Specific patterns the researchers sought to identify and correlate to basal cell and squamous cell carcinomas included: 1) intermittent exposure to ultraviolet radiation, perhaps while on summer vacation in high ultraviolet radiation regions, and 2) continuous exposure through working at a job outside in the sunlight.
Study subjects were surveyed on their memory of past sun exposure.
According to survey results, a history of blistering sunburn is related to both basal cell and squamous cell carcinomas. Furthermore, an occupation requiring time in the sunlight was also associated with basal cell and squamous cell carcinomas. Sunlight exposure at a younger age “tended to be associated with squamous cell carcinoma, but not basal cell carcinoma, risk,” researchers concluded.

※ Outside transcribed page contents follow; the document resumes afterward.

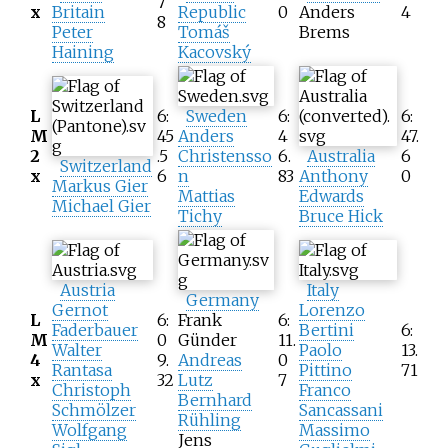
7
x
Britain
Republic
0
Anders
4
8
Peter
Tomáš
Brems
Haining
Kacovský
L
6:
Sweden
6:
6:
M
45
Anders
4
47.
2
.5
Christensso
6.
Australia
6
Switzerland
x
6
n
83
Anthony
0
Markus Gier
Mattias
Edwards
Michael Gier
Tichy
Bruce Hick
Austria
Italy
Germany
Gernot
Lorenzo
L
6:
Frank
6:
Faderbauer
Bertini
6:
M
0
Günder
11.
Walter
Paolo
13.
4
9.
Andreas
0
Rantasa
Pittino
71
x
32
Lutz
7
Christoph
Franco
Bernhard
Schmölzer
Sancassani
Rühling
Wolfgang
Massimo
Jens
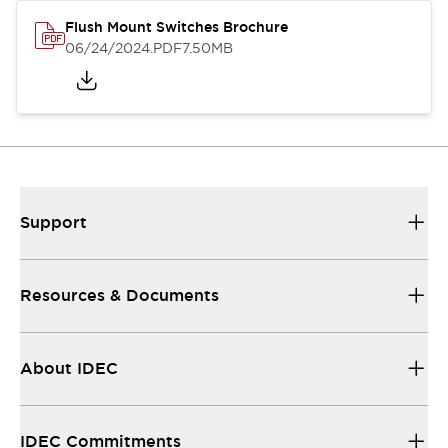
Flush Mount Switches Brochure
06/24/2024
.PDF
7.50MB
Support
Resources & Documents
About IDEC
IDEC Commitments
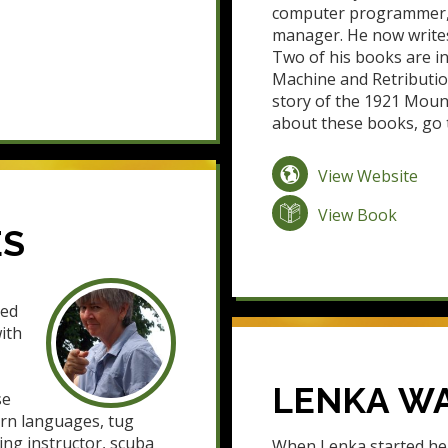
computer programmer, a
manager. He now writes
Two of his books are in
Machine and Retribution
story of the 1921 Moun
about these books, go
View Website
View Book
ES
ved
ith
LENKA W
se
ern languages, tug
lying instructor, scuba
When Lenka started her 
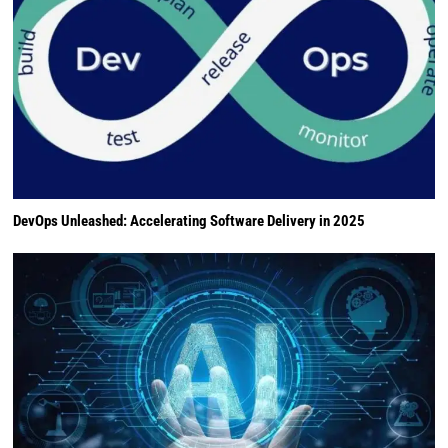
DevOps Unleashed: Accelerating Software Delivery in 2025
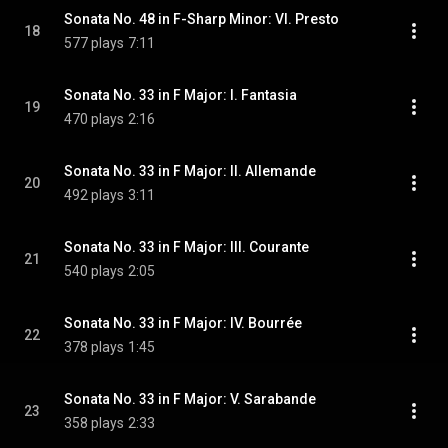
Sonata No. 48 in F-Sharp Minor: VI. Presto
18
577 plays
7:11
Sonata No. 33 in F Major: I. Fantasia
19
470 plays
2:16
Sonata No. 33 in F Major: II. Allemande
20
492 plays
3:11
Sonata No. 33 in F Major: III. Courante
21
540 plays
2:05
Sonata No. 33 in F Major: IV. Bourrée
22
378 plays
1:45
Sonata No. 33 in F Major: V. Sarabande
23
358 plays
2:33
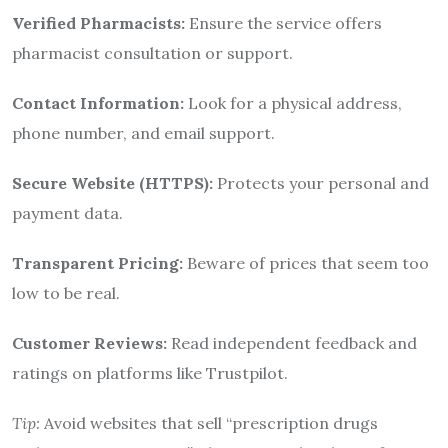
Verified Pharmacists:
Ensure the service offers
pharmacist consultation or support.
Contact Information:
Look for a physical address,
phone number, and email support.
Secure Website (HTTPS):
Protects your personal and
payment data.
Transparent Pricing:
Beware of prices that seem too
low to be real.
Customer Reviews:
Read independent feedback and
ratings on platforms like Trustpilot.
Tip:
Avoid websites that sell “prescription drugs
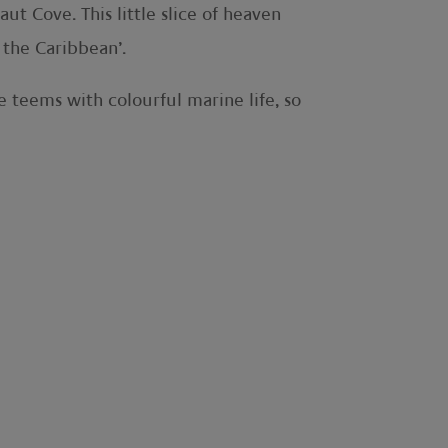
ut Cove. This little slice of heaven
 the Caribbean’.
e teems with colourful marine life, so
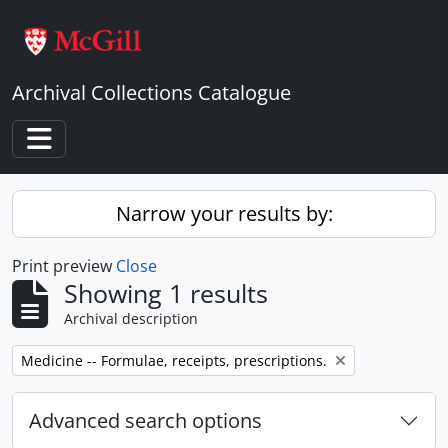
Skip to main content
Archival Collections Catalogue
Toggle navigation
Narrow your results by:
Print preview
Close
Showing 1 results
Archival description
Remove filter:
Medicine -- Formulae, receipts, prescriptions.
Advanced search options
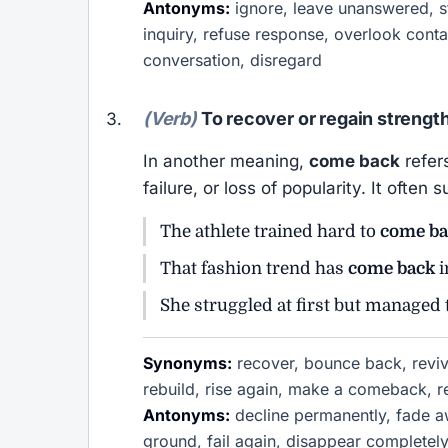
Antonyms:
ignore, leave unanswered, st
inquiry, refuse response, overlook conta
conversation, disregard
(Verb)
To recover or regain strength
In another meaning,
come back
refers
failure, or loss of popularity. It ofte
The athlete trained hard to
come ba
That fashion trend has
come back
i
She struggled at first but managed
Synonyms:
recover, bounce back, revive
rebuild, rise again, make a comeback, 
Antonyms:
decline permanently, fade awa
ground, fail again, disappear completel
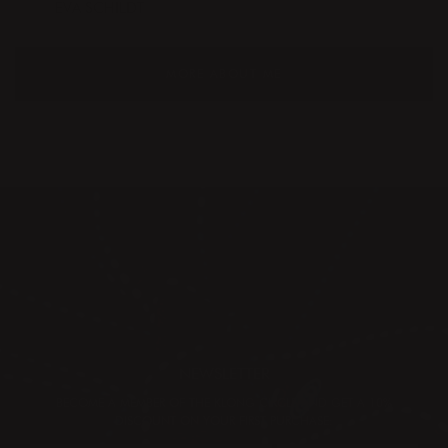
EVA SCHILDT
MORE ABOUT ME
NEWSLETTER
BECOME A MEMBER OF THE KLONG CIRCLE AND GET A 10%
DISCOUNT ON YOUR FIRST PURCHASE:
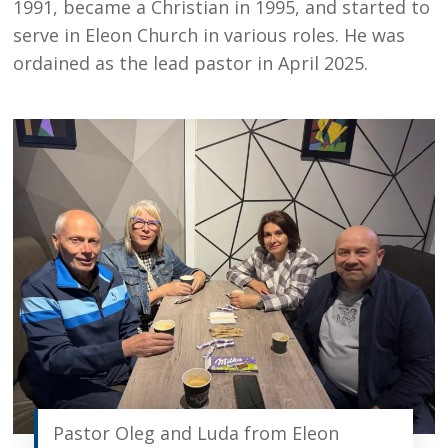
1991, became a Christian in 1995, and started to
serve in Eleon Church in various roles. He was
ordained as the lead pastor in April 2025.
Pastor Oleg and Luda from Eleon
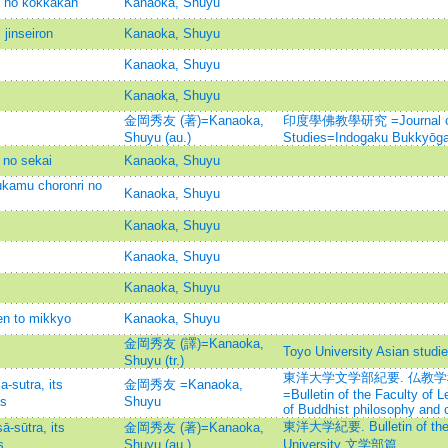
o no kokkakan
Kanaoka, Shuyu
jinseiron
Kanaoka, Shuyu
Kanaoka, Shuyu
Kanaoka, Shuyu
金岡秀友 (著)=Kanaoka,
印度學佛教學研究 =Journal of I
Shuyu (au.)
Studies=Indogaku Bukkyōg
no sekai
Kanaoka, Shuyu
ukamu choronri no
Kanaoka, Shuyu
Kanaoka, Shuyu
Kanaoka, Shuyu
Kanaoka, Shuyu
en to mikkyo
Kanaoka, Shuyu
金岡秀友 (譯)=Kanaoka,
Toyo University Asian studi
Shuyu (tr.)
東洋大学文学部紀要. 仏教
sutra, its
金岡秀友 =Kanaoka,
=Bulletin of the Faculty of L
es
Shuyu
of Buddhist philosophy and 
東洋大学紀要. Bulletin of the F
sūtra, its
金岡秀友 (著)=Kanaoka,
s
Shuyu (au.)
University 文学部篇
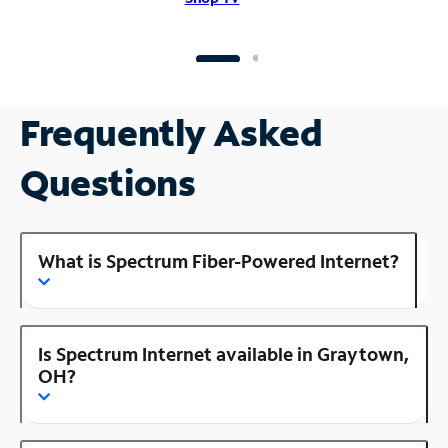
Frequently Asked
Questions
What is Spectrum Fiber-Powered Internet?
Is Spectrum Internet available in Graytown,
OH?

“Sunlight exposure, regardless of the exposure pattern, is associated with both basal cell and squamous cell carcinomas,” Iannacone said. “Understanding how sunlight exposure response may differ by nonmelanoma skin cancer type is important for educating the public on safe sunlight behaviors. Applying sunscreen while on vacation may decrease basal cell carcinoma risk with intermittent sunlight exposure, but may not impact the risk of squamous cell carcinoma, which may be more strongly related to continuous sunlight exposure.”